*** Text Section Begins ***
Taiwan is committed to making the content industry one of its economic pillars by attracting international investment and talent to the self-governed island, says the agency responsible for industry development.

Ting Hsiao-Ching, chair of Taiwan Creative Content Agency (TAICCA), says the agency has spent its first 18 months of existence building the framework and realigning existing resources to promote Taiwan’s content industry locally and abroad.

The next step will be boosting local production and building on the island’s advanced technology and successful emergence in the post-pandemic era, she says.

“The establishment of TAICCA is an important milestone for Taiwan. It is a gesture signaling to the world that Taiwan takes the content industry seriously and sees it as one of our economy’s pillars,” Ting told Variety.

TAICCA was set up in June 2019 as an independent agency by the Ministry of Culture and the cabinet (Executive Yuan), while serving as a one-stop shop for local and international industry players. Taiwan’s National Development Fund supports TAICCA initiatives to simulate investment.
*** Text Section Ends ***
*** Given information Section Begins ***
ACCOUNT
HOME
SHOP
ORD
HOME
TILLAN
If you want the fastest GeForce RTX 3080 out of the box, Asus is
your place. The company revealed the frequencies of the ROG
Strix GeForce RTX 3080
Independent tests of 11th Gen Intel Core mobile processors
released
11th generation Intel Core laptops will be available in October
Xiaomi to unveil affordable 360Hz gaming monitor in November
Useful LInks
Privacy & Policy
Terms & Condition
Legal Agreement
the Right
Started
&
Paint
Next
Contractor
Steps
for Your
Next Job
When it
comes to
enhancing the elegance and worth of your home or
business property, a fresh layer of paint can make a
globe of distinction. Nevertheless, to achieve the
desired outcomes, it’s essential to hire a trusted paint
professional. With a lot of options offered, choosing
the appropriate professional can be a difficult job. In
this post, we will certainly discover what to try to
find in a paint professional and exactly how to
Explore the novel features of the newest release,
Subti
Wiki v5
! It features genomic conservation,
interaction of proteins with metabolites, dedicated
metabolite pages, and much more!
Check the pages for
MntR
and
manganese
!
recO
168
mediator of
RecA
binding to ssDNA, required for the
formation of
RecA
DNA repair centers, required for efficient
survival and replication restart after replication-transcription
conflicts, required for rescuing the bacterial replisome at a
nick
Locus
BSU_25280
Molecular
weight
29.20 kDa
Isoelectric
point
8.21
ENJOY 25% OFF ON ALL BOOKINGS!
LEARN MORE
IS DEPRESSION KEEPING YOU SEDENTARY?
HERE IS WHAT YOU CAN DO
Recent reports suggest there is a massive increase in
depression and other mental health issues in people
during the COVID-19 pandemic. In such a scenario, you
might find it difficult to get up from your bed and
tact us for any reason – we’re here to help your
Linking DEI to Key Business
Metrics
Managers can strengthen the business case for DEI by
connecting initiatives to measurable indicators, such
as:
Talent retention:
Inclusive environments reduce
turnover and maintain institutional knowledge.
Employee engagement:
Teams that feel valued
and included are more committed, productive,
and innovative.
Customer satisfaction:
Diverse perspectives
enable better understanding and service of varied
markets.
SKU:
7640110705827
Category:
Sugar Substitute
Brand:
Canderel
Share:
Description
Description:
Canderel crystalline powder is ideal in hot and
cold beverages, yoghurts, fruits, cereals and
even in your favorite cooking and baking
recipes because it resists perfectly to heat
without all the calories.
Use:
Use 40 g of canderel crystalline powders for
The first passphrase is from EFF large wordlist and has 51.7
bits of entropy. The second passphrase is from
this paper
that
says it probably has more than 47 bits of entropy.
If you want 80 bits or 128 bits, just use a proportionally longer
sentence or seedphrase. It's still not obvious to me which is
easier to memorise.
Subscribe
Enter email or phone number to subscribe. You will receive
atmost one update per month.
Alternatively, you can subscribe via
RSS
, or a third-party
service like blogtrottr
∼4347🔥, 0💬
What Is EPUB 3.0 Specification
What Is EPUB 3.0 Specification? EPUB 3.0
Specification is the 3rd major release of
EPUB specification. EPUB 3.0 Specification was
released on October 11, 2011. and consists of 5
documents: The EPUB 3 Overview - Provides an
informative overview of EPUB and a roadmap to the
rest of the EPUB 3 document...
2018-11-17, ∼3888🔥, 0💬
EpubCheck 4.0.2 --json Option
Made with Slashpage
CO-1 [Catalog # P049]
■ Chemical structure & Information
*** Given information Section Ends ***
*** Given information Section Begins ***
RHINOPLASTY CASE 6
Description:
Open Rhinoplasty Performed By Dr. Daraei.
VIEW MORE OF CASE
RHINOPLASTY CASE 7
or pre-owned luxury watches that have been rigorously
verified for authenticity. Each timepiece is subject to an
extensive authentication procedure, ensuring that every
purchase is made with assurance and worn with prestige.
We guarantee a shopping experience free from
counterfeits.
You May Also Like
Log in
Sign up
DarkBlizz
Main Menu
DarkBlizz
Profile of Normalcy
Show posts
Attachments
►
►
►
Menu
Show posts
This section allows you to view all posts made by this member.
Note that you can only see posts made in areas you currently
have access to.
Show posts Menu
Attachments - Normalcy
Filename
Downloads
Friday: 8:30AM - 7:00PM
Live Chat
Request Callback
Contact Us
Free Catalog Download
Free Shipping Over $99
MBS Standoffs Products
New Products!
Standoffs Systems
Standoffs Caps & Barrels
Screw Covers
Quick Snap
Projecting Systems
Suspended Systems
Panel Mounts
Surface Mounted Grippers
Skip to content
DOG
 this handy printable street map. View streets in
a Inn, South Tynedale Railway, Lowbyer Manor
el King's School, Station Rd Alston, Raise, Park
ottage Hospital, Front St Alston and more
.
*** Given information Section Ends ***
§ Exercise 1:
Answer these questions from the article on Taiwan's content industry:
(a) How long has TAICCA spent building its framework and realigning existing resources?
(b) In what month and year was TAICCA set up?
(c) Which publication did Ting Hsiao-Ching speak to?
§ Exercise 2:
Pick up the article on Taiwan's content industry after its final sentence and continue writing it.

§ Exercise response 1:
(a) Its first 18 months of existence.
(b) June 2019.
(c) Variety.

§ Exercise response 2:
Since then, Taiwan has boosted its presence at international festivals, markets and fairs. TAICCA puts multiple cultural and creative sectors together under a single content industry banner, in order to rebrand Taiwan, Ting says.

Ting says such a strategy is favorable to Taiwan’s situation. “The biggest difference between Taiwan and South Korea is that most industry players in Taiwan are individuals or small to medium-sized companies, while those in South Korea are mainly big conglomerates,” she says.

This kind of operation offers a great deal of strength and flexibility for Taiwan, she says, but the fragmented playing field needs support and coordination. This is also TAICCA’s role.

One indicator of success is the growth of overseas buyers attending the first edition of Taiwan Creative Content Fest (TCCF). The numbers are three times greater than last year’s Taipei International TV & Market Forum, one of three original events restructured to form TCCF. “Attention and interest in Taiwan content has never been so high,” Ting says.

The coronavirus pandemic has not only devastated the world economy, but also interrupted content production in many places. Taiwan’s success in containing the outbreak has opened up new opportunities for the island’s content industry, and production has been largely unaffected. Overseas lockdowns have boosted demand for content that can be consumed anywhere in the world.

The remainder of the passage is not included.